# THE PROBLEM
Give back each line of the data exactly.

# INPUT FOR THIS TASK
◇ ◇ ◇

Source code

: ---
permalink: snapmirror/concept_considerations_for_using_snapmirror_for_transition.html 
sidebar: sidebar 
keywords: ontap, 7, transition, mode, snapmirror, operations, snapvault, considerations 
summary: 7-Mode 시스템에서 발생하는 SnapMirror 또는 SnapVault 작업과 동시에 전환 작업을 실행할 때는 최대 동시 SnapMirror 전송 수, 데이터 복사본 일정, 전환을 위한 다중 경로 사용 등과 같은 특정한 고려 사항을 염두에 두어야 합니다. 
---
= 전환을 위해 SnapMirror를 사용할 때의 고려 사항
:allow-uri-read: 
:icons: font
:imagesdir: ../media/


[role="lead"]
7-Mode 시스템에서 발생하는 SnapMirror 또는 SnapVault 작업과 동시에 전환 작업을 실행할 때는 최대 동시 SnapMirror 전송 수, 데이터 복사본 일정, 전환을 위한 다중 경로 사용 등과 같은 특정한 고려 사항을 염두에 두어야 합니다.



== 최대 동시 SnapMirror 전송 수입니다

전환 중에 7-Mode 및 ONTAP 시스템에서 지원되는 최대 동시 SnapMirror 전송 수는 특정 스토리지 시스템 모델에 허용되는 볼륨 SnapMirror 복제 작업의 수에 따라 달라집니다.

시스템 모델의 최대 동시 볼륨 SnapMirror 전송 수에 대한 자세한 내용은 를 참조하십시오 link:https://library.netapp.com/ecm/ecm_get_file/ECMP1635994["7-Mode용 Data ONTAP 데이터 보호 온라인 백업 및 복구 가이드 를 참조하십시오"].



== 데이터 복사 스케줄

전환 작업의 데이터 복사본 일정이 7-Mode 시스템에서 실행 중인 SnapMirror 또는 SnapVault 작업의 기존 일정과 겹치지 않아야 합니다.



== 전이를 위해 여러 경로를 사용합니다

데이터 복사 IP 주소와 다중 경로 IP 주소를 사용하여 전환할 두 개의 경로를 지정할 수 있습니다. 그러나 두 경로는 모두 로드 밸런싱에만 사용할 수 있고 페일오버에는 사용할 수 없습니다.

◇ ◇ ◇

# ANSWER TO THE PROBLEM
Source code

: ---
permalink: snapmirror/concept_considerations_for_using_snapmirror_for_transition.html 
sidebar: sidebar 
keywords: ontap, 7, transition, mode, snapmirror, operations, snapvault, considerations 
summary: 7-Mode 시스템에서 발생하는 SnapMirror 또는 SnapVault 작업과 동시에 전환 작업을 실행할 때는 최대 동시 SnapMirror 전송 수, 데이터 복사본 일정, 전환을 위한 다중 경로 사용 등과 같은 특정한 고려 사항을 염두에 두어야 합니다. 
---
= 전환을 위해 SnapMirror를 사용할 때의 고려 사항
:allow-uri-read: 
:icons: font
:imagesdir: ../media/


[role="lead"]
7-Mode 시스템에서 발생하는 SnapMirror 또는 SnapVault 작업과 동시에 전환 작업을 실행할 때는 최대 동시 SnapMirror 전송 수, 데이터 복사본 일정, 전환을 위한 다중 경로 사용 등과 같은 특정한 고려 사항을 염두에 두어야 합니다.



== 최대 동시 SnapMirror 전송 수입니다

전환 중에 7-Mode 및 ONTAP 시스템에서 지원되는 최대 동시 SnapMirror 전송 수는 특정 스토리지 시스템 모델에 허용되는 볼륨 SnapMirror 복제 작업의 수에 따라 달라집니다.

시스템 모델의 최대 동시 볼륨 SnapMirror 전송 수에 대한 자세한 내용은 를 참조하십시오 link:https://library.netapp.com/ecm/ecm_get_file/ECMP1635994["7-Mode용 Data ONTAP 데이터 보호 온라인 백업 및 복구 가이드 를 참조하십시오"].



== 데이터 복사 스케줄

전환 작업의 데이터 복사본 일정이 7-Mode 시스템에서 실행 중인 SnapMirror 또는 SnapVault 작업의 기존 일정과 겹치지 않아야 합니다.



== 전이를 위해 여러 경로를 사용합니다

데이터 복사 IP 주소와 다중 경로 IP 주소를 사용하여 전환할 두 개의 경로를 지정할 수 있습니다. 그러나 두 경로는 모두 로드 밸런싱에만 사용할 수 있고 페일오버에는 사용할 수 없습니다.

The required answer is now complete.